The central character in our film is a train aficionado and reserved man named Finbar (Peter Dinklage). He’s been gifted a ramshackle shack bequeathed to him by the elderly proprietor of the hobby shop he used to work at. They both shared a contentment in silence and a deep affection for trains. Fin has seemingly lost his only friend in the world, and he resigns himself to silence because he assumes that all people ever notice about him is his size. They don’t seem to care about the person inside the body and he doesn’t want to take a chance. But that’s before he meets the genial dynamo Joe (Bobby Cannavale), who runs a coffee cart out in the boonies. It’s absolute torture for such a vibrant personality, and he jumps at the chance to have someone to talk to nearby.

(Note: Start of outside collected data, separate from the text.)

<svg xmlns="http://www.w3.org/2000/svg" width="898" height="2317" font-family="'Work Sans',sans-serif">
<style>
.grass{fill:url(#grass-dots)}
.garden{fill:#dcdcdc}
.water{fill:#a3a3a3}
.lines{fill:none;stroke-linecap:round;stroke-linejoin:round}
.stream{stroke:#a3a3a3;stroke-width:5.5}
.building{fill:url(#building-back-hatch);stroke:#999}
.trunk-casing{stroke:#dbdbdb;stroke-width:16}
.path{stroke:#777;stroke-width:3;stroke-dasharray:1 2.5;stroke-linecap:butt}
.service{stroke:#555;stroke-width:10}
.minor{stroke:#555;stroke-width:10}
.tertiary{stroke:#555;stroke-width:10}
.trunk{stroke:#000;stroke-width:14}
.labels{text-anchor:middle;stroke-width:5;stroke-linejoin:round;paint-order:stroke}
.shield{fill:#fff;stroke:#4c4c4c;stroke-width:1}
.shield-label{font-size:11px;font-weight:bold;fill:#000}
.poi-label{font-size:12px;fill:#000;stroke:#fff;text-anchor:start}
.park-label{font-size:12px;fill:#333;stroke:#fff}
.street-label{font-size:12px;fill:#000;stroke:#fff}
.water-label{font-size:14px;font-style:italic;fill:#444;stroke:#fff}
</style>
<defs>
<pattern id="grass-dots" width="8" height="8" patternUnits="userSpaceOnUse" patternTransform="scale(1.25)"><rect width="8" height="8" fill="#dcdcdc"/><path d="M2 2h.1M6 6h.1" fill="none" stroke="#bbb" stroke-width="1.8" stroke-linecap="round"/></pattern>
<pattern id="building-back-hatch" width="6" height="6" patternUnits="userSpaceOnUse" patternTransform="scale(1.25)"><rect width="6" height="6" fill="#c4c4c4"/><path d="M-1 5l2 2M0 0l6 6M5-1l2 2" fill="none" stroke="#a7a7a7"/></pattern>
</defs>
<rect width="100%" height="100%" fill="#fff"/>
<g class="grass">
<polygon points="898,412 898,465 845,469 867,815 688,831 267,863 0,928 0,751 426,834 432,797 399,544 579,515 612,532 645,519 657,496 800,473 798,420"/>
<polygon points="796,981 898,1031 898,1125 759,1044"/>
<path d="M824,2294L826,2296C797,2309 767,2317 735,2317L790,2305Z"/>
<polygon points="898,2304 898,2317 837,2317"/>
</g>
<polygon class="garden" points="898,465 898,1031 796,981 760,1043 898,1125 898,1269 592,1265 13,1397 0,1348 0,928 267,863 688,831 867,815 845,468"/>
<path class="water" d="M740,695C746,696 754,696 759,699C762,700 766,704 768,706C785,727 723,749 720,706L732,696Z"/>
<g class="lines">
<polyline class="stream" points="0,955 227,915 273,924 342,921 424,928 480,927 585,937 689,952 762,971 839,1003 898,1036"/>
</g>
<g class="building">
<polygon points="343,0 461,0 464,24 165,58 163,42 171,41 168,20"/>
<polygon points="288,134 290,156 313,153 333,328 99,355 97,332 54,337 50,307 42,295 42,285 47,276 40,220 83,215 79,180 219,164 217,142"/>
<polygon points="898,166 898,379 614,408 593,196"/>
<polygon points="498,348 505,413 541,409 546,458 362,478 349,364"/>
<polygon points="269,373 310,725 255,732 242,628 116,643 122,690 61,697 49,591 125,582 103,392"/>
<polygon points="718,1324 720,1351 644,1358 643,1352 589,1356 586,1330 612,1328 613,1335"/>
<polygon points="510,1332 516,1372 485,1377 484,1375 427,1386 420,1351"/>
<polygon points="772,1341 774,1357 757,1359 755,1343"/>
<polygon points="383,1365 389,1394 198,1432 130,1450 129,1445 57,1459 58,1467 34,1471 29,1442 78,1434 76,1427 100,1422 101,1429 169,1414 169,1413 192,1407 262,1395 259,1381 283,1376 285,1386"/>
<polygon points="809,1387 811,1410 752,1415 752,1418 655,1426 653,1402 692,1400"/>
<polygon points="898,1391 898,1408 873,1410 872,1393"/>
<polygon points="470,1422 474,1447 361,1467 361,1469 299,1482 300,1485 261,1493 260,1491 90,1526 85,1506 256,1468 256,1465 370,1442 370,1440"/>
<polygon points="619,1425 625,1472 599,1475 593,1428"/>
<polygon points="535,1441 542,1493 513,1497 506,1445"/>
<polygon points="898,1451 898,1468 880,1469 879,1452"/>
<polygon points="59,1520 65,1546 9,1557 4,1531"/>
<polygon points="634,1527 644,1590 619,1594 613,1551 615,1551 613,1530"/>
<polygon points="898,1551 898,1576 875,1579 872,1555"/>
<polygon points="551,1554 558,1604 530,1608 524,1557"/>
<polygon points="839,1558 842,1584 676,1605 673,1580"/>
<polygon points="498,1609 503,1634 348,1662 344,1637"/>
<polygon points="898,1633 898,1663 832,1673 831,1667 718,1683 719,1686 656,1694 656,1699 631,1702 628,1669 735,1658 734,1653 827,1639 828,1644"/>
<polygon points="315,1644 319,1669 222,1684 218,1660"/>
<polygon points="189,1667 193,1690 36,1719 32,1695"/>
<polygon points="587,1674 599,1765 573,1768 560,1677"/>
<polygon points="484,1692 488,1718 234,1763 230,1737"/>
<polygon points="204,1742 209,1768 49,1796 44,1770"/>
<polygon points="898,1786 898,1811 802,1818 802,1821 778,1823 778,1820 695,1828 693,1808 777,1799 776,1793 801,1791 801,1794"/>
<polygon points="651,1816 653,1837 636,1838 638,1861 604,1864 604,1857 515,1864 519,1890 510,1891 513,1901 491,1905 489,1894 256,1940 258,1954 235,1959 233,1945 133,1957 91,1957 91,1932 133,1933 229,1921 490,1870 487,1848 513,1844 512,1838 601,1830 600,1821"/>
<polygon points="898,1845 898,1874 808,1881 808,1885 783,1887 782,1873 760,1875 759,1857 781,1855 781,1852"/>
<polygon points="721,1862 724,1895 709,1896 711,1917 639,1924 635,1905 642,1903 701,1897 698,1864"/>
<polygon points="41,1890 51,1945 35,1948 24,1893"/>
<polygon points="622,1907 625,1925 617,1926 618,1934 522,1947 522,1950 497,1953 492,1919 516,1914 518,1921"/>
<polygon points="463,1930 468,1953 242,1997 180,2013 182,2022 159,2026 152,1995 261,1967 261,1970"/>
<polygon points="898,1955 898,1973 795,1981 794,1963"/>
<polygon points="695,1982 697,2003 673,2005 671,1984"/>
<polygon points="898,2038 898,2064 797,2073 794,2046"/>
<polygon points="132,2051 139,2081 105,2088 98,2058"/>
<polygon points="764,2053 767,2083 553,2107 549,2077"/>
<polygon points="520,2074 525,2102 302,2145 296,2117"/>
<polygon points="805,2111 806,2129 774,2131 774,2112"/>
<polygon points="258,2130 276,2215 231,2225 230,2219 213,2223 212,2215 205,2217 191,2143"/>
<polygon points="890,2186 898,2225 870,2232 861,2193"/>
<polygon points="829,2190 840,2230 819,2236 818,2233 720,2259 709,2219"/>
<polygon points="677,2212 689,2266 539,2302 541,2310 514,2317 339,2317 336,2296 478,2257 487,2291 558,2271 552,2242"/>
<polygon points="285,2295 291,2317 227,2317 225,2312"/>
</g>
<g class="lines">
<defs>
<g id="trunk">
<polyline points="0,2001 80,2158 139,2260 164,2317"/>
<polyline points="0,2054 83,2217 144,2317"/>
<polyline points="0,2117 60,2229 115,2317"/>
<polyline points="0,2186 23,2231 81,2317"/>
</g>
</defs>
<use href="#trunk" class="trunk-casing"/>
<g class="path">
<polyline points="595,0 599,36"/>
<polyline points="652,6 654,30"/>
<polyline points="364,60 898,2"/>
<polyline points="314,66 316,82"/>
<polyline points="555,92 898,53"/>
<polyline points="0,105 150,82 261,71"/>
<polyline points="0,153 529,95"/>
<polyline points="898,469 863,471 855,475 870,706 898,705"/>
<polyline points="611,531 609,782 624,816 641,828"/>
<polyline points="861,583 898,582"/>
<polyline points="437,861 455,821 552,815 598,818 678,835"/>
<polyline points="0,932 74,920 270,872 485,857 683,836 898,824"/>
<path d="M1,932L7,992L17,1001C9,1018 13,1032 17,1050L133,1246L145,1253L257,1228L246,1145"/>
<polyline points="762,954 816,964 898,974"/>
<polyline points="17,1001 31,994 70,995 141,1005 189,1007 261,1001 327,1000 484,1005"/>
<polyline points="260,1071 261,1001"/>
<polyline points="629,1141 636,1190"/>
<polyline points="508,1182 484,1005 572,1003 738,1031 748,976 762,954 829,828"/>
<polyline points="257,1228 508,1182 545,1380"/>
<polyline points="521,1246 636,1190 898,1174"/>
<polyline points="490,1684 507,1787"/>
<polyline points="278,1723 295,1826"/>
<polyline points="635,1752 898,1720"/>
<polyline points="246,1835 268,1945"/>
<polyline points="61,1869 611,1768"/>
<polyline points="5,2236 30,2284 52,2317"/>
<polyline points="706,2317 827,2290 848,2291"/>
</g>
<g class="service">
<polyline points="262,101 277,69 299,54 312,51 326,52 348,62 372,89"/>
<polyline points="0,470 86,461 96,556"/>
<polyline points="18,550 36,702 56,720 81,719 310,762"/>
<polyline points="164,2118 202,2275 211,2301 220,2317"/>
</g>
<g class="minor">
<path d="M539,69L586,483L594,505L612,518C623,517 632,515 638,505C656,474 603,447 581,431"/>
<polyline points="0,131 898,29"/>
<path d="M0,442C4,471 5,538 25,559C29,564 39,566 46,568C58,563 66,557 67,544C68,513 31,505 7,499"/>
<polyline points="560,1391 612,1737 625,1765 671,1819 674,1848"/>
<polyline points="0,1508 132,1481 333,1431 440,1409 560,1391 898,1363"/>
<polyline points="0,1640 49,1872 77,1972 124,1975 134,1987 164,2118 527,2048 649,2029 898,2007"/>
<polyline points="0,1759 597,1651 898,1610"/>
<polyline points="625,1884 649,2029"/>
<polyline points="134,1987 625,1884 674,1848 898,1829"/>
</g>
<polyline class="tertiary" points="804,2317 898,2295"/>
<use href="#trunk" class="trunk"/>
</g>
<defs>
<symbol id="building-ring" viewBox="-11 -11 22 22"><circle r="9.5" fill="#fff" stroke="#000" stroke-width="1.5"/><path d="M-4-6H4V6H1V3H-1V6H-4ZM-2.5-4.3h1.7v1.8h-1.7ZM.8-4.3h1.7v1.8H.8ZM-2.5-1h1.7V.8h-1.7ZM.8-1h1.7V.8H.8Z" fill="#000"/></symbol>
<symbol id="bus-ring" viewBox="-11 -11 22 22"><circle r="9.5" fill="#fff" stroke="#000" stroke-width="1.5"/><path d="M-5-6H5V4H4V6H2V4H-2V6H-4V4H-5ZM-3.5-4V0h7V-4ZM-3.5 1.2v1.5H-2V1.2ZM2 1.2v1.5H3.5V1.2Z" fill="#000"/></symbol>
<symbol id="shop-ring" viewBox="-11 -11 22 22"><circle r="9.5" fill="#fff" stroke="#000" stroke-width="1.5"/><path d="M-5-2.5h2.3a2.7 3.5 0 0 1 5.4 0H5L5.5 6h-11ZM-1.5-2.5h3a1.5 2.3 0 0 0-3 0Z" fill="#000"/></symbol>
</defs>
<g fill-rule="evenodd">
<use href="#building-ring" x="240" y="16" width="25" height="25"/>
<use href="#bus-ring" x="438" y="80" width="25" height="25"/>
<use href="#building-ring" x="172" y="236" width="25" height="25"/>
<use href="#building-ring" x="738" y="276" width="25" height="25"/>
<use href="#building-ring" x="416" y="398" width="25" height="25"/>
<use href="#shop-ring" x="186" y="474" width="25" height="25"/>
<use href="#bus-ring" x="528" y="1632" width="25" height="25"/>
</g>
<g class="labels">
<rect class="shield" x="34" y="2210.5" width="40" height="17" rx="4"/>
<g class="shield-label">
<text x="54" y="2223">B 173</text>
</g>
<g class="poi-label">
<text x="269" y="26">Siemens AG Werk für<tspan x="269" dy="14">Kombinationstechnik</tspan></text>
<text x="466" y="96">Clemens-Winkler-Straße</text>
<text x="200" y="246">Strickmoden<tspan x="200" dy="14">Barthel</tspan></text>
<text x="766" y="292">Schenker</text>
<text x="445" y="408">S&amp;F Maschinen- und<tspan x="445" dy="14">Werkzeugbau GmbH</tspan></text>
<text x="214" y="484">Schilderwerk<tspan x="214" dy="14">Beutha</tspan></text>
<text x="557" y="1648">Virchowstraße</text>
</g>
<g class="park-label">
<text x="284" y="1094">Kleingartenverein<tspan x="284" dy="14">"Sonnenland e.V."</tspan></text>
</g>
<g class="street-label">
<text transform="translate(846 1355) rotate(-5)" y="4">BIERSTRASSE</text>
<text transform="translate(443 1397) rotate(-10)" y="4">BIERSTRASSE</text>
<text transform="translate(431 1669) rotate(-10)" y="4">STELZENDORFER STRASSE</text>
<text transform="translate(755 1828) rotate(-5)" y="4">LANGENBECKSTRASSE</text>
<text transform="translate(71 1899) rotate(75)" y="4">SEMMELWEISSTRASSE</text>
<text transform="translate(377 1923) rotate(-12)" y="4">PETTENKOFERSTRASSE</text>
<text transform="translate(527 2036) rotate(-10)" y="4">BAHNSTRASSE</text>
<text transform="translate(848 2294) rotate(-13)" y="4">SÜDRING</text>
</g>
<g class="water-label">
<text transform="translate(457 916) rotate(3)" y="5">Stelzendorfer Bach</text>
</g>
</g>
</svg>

The quiet little man constantly deflects any attempt by Joe to become acquainted and yet it never fazes him. First reluctantly and then wholeheartedly Fin allows Joe on his long walks along the train tracks, and Joe breaks down the barriers. The unlikely pair gets even more unusual when they add middle-aged artist Olivia (Patricia Clarkson) into their ranks after she nearly runs over Fin several times. Like her two new acquaintances, she has personal issues to work through on her own. But that doesn’t mean she has to live life alone, and with Joe being the glue, these three have something going that truly blossoms into friendship.
Two of the other pieces of the puzzle include the inquisitive girl Cleo, who shares Fin’s fascination with trains and builds an instant connection with him as children often can with other people. She’s direct, innocent, and she accepts Fin for who he is. Then there’s Emily (an almost unrecognizable Michelle Williams), the local librarian, who adds another layer to the town’s charm. She is pretty, but also very sweet and open to talking with Fin. Really she’s just looking for someone to listen since she’s going through a pregnancy with a boyfriend who is bad news.
It’s easy to respect The Station Agent because it’s not a story where romance heals all wounds. There are two such moments when the film could have easily become that, but Tom McCarthy has a greater respect for his characters than that. They don’t get caught up in needless romantic entanglements for the sake of drama. Their interactions are more nuanced and sensitive than that. Because Joe might make jokes, but behind that veneer is a deeply caring heart.
Noticeably McCarthy also has a great respect for quiet. His film is full of solitude as much as it is full of human interaction. That might be off-putting to some, but it makes the story all the more powerful, juxtaposing the idle chatter with tranquility. On his part, Peter Dinklage gives a breakout performance as a man who realizes he can let people into his life. Because in life true friendship can form between people of all colors, shapes, and sizes. We have to give out a chuckle when this unlikely trio is sitting on the porch talking about Fin’s love life one last time. Not in a million years would we expect to be sitting there with them enjoying the moment. But it happened and we do. In many ways, it’s a lot like life.